In my own application I coded around this by eventually not using the RuleAgent in-built refresh mechanism, but instead periodically calling refreshRuleBase() on the RuleAgent in the SAME thread used to create the Stateful session, thus avoiding any deadlock.


"Timer-15" daemon prio=6 tid=0x02f4b0e8 nid=0x1864 waiting for monitor entry [0x038cf000..0x038cfa68]
	at org.drools.reteoo.ReteooRuleBase.removeRule(ReteooRuleBase.java:270)
	- waiting to lock <0x189a2ba0> (a org.drools.reteoo.ReteooRuleBase)
	at org.drools.common.AbstractRuleBase.removeRule(AbstractRuleBase.java:656)
	at org.drools.common.AbstractRuleBase.removePackage(AbstractRuleBase.java:570)
	- locked <0x189a8d88> (a java.util.HashMap)
	at org.drools.agent.PackageProvider.removePackage(PackageProvider.java:45)
	at org.drools.agent.PackageProvider.applyChanges(PackageProvider.java:63)
	at org.drools.agent.RuleAgent.refreshRuleBase(RuleAgent.java:320)
	at org.drools.agent.RuleAgent$2.run(RuleAgent.java:438)
	at java.util.TimerThread.mainLoop(Unknown Source)
	at java.util.TimerThread.run(Unknown Source)



"DataSource(com.acme.Source)-2" daemon prio=4 tid=0x03027610 nid=0xfac waiting for monitor entry [0x0378f000..0x0378fb68]
	at org.drools.reteoo.ReteooRuleBase.newStatefulSession(ReteooRuleBase.java:225)
	- waiting to lock <0x189a8d88> (a java.util.HashMap)
	- locked <0x189a2ba0> (a org.drools.reteoo.ReteooRuleBase)
	at org.drools.common.AbstractRuleBase.newStatefulSession(AbstractRuleBase.java:284)
	at com.acme.RunRules.flush(RunRules.java:3337)
	at com.acme.ControlThread.run(ControlThread.java:465)
	at java.lang.Thread.run(Unknown Source)

Comment 1 nwallace 2009-07-07 13:01:00 UTC
Link: Added: This issue is related to JBRULES-1876


Comment 2 nwallace 2009-09-01 12:18:47 UTC
Fix in place.

Comment 3 David Le Sage 2009-09-10 04:43:16 UTC
For documenting this in the Release Notes, can you please confirm the following and fill in the missing information.
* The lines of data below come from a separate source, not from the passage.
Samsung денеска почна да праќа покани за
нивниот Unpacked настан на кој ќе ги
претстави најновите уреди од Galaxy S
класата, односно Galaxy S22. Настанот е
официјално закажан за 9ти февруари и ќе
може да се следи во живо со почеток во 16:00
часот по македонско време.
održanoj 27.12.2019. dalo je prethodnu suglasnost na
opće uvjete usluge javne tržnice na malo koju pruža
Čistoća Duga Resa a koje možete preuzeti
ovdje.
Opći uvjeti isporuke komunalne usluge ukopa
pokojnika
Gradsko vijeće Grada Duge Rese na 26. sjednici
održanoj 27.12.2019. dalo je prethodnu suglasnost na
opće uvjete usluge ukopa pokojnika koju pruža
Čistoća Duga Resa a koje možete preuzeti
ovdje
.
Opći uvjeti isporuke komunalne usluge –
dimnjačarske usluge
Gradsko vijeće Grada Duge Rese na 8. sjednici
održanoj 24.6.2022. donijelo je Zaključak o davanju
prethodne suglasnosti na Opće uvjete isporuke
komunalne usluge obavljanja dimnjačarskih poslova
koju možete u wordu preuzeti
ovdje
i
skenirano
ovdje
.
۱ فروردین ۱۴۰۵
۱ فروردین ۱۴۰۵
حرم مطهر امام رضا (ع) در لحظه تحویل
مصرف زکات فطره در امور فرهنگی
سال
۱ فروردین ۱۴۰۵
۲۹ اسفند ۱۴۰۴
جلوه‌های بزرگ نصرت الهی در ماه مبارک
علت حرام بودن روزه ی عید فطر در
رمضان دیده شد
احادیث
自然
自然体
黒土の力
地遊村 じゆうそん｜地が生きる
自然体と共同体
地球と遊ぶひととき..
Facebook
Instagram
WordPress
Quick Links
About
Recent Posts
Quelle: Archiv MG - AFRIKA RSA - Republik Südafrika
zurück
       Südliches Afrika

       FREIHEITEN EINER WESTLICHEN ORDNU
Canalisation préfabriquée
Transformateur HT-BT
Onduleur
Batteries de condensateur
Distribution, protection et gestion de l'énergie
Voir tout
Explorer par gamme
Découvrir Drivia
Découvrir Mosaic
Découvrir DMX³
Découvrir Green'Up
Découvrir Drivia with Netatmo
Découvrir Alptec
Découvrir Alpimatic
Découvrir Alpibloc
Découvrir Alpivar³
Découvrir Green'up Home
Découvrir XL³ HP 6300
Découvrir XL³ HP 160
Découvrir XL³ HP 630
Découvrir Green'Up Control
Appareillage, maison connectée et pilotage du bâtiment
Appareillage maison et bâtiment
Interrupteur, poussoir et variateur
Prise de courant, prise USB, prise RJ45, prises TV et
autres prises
Dot point explanations are fine:

The CAUSE (what was actually broken)
 *  A deadlock would occur in Drools
     4.0.7 if the RuleAgent refreshed its
     associated RuleBase whilst a new
     stateful session was being created by another thread on
     that same RuleBase.

CONSEQUENCES of the bug (how it impacts users.)
 * This would result in a deadlock. 


The FIX (what was changed to eliminate this bug) and 
 *

RESULTS of the fix (what now happens for users.)
 * The error no longer occurs???



Comment 4 David Le Sage 2009-09-23 05:31:17 UTC
We are still awaiting the outstanding information for the Release Notes on this one.  Please provide it as soon as possible. Thanks.

Comment 5 Dana Mison 2009-10-05 05:47:18 UTC
added to the 5.0.CP01 release notes as resolved:

JBRULES-1876
The RuleAgent can now safely refresh its associated RuleBase whilst a new stateful session is being created on the RuleBase by another thread. Previously this could result in a deadlock.